__Task requirements__
Produce an exact copy of all records below.

__Data to examine__
----------------

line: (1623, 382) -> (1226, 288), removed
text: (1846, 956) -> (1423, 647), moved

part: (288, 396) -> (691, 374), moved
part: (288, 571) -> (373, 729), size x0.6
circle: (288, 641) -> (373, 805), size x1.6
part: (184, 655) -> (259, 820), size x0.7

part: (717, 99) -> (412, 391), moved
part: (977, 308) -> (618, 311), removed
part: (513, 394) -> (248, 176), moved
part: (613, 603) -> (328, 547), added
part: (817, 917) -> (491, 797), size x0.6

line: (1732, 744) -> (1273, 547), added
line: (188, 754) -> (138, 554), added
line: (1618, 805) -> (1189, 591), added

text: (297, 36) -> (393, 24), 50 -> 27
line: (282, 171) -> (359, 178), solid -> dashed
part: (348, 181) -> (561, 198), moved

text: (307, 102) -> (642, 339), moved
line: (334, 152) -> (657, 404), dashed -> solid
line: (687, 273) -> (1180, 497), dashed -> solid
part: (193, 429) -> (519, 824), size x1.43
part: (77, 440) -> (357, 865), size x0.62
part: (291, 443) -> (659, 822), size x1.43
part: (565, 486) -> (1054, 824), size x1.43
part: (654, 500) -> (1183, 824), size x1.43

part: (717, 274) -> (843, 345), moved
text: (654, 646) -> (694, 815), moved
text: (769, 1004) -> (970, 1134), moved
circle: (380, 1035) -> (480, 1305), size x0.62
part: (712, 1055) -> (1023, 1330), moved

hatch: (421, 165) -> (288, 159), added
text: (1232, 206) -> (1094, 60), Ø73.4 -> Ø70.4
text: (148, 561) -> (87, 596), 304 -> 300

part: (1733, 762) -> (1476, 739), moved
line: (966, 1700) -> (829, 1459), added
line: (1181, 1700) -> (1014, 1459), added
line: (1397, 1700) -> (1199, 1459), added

----------------

__Response box__
line: (1623, 382) -> (1226, 288), removed
text: (1846, 956) -> (1423, 647), moved

part: (288, 396) -> (691, 374), moved
part: (288, 571) -> (373, 729), size x0.6
circle: (288, 641) -> (373, 805), size x1.6
part: (184, 655) -> (259, 820), size x0.7

part: (717, 99) -> (412, 391), moved
part: (977, 308) -> (618, 311), removed
part: (513, 394) -> (248, 176), moved
part: (613, 603) -> (328, 547), added
part: (817, 917) -> (491, 797), size x0.6

line: (1732, 744) -> (1273, 547), added
line: (188, 754) -> (138, 554), added
line: (1618, 805) -> (1189, 591), added

text: (297, 36) -> (393, 24), 50 -> 27
line: (282, 171) -> (359, 178), solid -> dashed
part: (348, 181) -> (561, 198), moved

text: (307, 102) -> (642, 339), moved
line: (334, 152) -> (657, 404), dashed -> solid
line: (687, 273) -> (1180, 497), dashed -> solid
part: (193, 429) -> (519, 824), size x1.43
part: (77, 440) -> (357, 865), size x0.62
part: (291, 443) -> (659, 822), size x1.43
part: (565, 486) -> (1054, 824), size x1.43
part: (654, 500) -> (1183, 824), size x1.43

part: (717, 274) -> (843, 345), moved
text: (654, 646) -> (694, 815), moved
text: (769, 1004) -> (970, 1134), moved
circle: (380, 1035) -> (480, 1305), size x0.62
part: (712, 1055) -> (1023, 1330), moved

hatch: (421, 165) -> (288, 159), added
text: (1232, 206) -> (1094, 60), Ø73.4 -> Ø70.4
text: (148, 561) -> (87, 596), 304 -> 300

part: (1733, 762) -> (1476, 739), moved
line: (966, 1700) -> (829, 1459), added
line: (1181, 1700) -> (1014, 1459), added
line: (1397, 1700) -> (1199, 1459), added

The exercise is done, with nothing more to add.